Note I Timothy 3:1 and following:
Therefore an overseer must be above reproach, the husband of one wife, sober-minded, self-controlled, respectable, hospitable, able to teach, not a drunkard, not violent but gentle, not quarrelsome, not a lover of money. He must manage his own household well, with all dignity keeping his children submissive, for if someone does not know how to manage his own household, how will he care for God’s church? He must not be a recent convert, or he may become puffed up with conceit and fall into the condemnation of the devil. Moreover, he must be well thought of by outsiders, so that he may not fall into disgrace, into a snare of the devil.
Yes, the elder must be able to teach, and an able ministry of the Word is greatly used of the Lord. But such a teaching ministry is not well buttressed—indeed it is undermined!—where godliness is absent. Paul heaps descriptor after descriptor upon Timothy as he articulates the qualities that ought to be evident in a church’s leadership: Above reproach, respectable, hospitable, not a drunkard, not quarrelsome, gentle, etc.
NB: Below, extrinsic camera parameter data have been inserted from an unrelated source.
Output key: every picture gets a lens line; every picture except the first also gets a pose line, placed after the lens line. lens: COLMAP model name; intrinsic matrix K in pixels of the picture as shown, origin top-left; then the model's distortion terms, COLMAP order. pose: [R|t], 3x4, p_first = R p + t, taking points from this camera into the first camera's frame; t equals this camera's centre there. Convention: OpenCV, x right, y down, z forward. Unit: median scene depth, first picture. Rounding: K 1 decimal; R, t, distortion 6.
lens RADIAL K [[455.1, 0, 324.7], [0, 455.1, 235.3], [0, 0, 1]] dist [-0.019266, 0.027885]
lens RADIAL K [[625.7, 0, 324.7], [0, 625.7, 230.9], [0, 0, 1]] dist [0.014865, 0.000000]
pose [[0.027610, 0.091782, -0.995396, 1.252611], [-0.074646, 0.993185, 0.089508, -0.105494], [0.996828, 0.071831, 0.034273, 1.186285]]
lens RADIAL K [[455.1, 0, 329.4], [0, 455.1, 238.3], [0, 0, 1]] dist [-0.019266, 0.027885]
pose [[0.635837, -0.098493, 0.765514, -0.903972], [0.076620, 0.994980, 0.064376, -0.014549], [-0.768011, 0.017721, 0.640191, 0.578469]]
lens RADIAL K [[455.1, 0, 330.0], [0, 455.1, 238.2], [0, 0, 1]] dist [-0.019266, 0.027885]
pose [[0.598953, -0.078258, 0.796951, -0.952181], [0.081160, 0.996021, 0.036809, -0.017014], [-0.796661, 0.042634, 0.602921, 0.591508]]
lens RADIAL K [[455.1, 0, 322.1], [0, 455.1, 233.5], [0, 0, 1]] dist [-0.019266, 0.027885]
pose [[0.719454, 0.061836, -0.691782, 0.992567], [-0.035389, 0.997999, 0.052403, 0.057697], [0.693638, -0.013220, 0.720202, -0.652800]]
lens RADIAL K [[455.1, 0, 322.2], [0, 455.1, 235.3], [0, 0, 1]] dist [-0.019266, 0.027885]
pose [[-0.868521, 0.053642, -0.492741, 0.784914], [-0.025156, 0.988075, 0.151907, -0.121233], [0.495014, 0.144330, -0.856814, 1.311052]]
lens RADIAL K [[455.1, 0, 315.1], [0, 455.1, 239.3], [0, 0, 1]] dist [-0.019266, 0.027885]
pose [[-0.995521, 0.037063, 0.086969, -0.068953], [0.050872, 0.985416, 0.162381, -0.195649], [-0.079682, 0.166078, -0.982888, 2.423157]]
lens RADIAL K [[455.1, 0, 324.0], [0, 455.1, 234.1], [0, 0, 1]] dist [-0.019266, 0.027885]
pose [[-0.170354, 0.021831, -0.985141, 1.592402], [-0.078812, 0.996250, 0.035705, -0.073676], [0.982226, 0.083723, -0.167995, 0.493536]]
The great majority of these qualifications are not so much on what an elder does, but on what he is.
We must not discount the necessary practical elements that must be in place. We would not be naïve and presume that we could mitigate every sinful misdeed with simply enough virtue. Nevertheless, the Apostle Paul seemed to understand that scandal and disrepute have a way of withering in places where godliness abounds.
Godliness is essential to a healthy leadership; healthy leadership is intrinsic to a biblically healthy church.
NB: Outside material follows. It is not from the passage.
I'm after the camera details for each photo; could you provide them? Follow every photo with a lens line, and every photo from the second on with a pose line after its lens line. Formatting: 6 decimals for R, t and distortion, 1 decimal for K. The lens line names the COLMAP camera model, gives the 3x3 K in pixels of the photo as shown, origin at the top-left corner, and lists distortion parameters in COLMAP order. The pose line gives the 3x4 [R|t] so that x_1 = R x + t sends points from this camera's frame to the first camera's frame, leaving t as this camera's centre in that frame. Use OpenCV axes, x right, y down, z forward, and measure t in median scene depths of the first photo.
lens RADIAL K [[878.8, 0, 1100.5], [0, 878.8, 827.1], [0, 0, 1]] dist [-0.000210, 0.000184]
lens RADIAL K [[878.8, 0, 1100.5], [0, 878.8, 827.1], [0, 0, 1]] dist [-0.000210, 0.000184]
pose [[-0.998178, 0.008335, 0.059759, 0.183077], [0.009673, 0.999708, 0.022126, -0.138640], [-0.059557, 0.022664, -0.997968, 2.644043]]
Scripture itself tells us the instrumental usefulness that leaders’ godliness can and will have on a congregation. Paul writes in I Timothy 4:7 and following:
Rather train yourself for godliness; for while bodily training is of some value, godliness is of value in every way, as it holds promise for the present life and also for the life to come. …Command and teach these things. Let no one despise you for your youth, but set the believers an example in speech, in conduct, in love, in faith, in purity…Practice these things, immerse yourself in them, so that all may see your progress. Keep a close watch on yourself and on the teaching. Persist in this, for by so doing you will save both yourself and your hearers.
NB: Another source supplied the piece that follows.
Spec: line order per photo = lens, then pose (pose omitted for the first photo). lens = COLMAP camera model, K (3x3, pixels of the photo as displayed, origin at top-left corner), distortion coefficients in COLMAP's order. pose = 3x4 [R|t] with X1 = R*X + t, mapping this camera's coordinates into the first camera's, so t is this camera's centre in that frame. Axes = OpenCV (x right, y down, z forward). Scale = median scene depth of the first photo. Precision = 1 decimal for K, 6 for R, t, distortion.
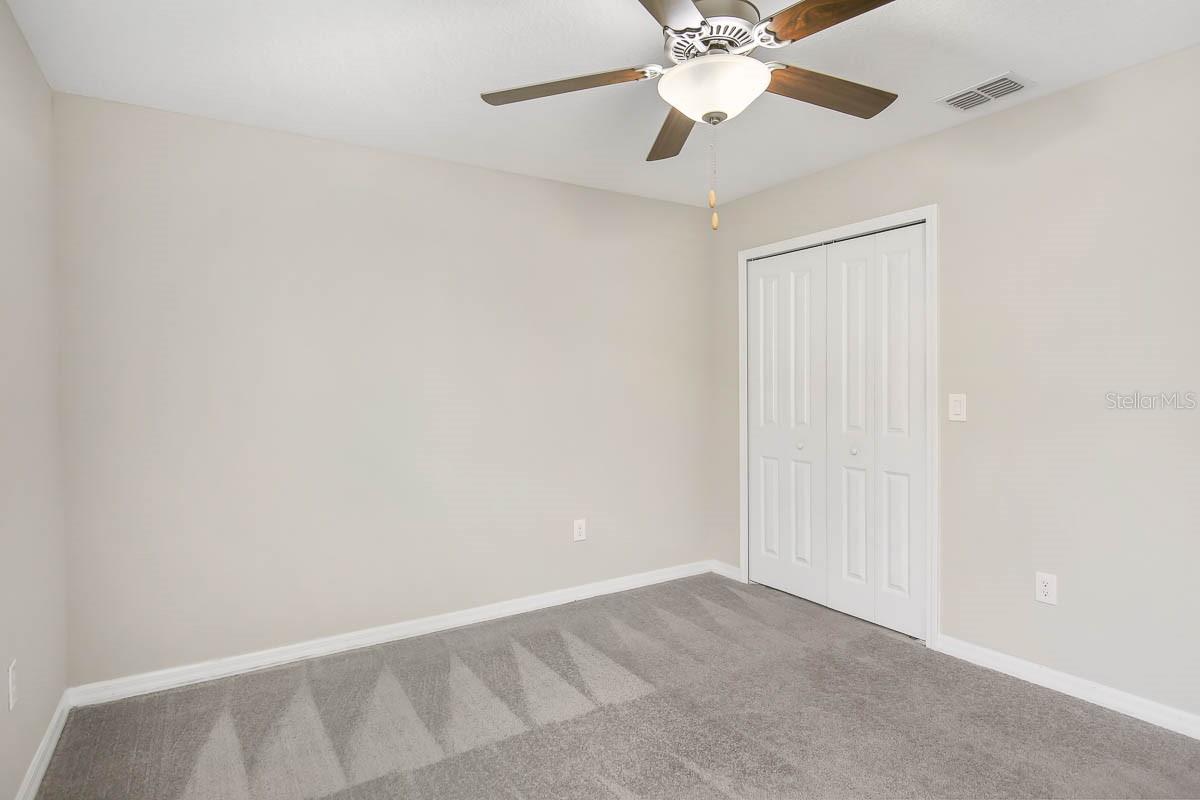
lens RADIAL K [[628.5, 0, 605.8], [0, 628.5, 418.3], [0, 0, 1]] dist [0.001613, 0.000294]
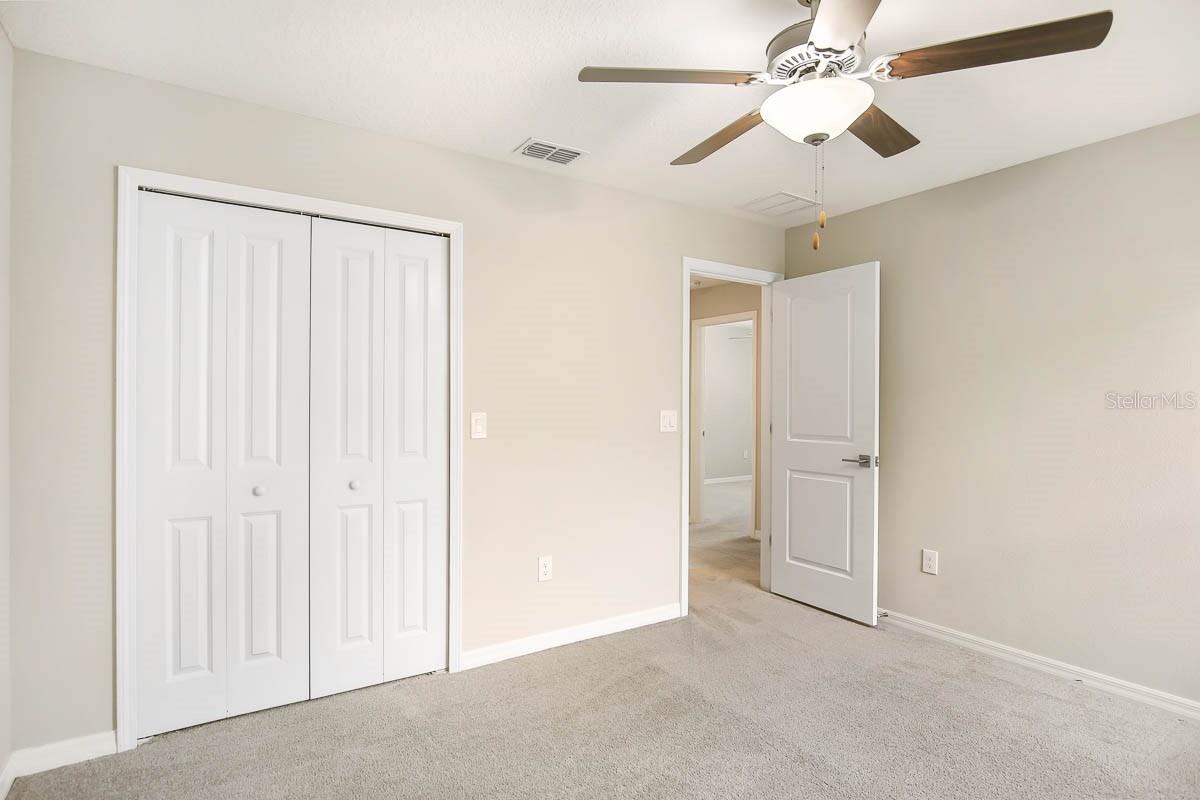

Scripture and life experience would teach us that, by and large, God is pleased to bless the ministries and labors of those who are consecrated to his service—where godliness abounds, there too, would fruit abound.
We’ve already seen in the Apostle Paul’s exhortation to Timothy that the elder would do well to “set the believers an example in speech, in conduct, in love, in faith, in purity…[to] practice these things, immerse yourself in them…” (I Timothy 4:12, 15).
Robert Murray M’Cheyne famously declared:
In great measure, according to the purity and perfection of the instrument will be its success…It is not great talents God blesses so much as great likeness to Jesus. A holy minister is an awful weapon in the hand of God.
In other words: do we want to see a flourishing of godliness amongst the saints of God under our charge? Then let us both preach and live in such a way that godliness cannot go unnoticed.
Model it, brethren! Be an example of godliness and it will inevitably be brought to bear on the lives of your people. They will imitate you as you imitate Christ. This is not a pragmatic, postmodern methodology. This is Scripture (I Corinthians 11:1). If we want godliness in the pews, we must first have godliness in the elders’ chairs. As goes the leadership, so goes the congregation.
May godliness abound in your eldership: model it unabashedly, for the glory of God and for the flourishing of God’s people in our day.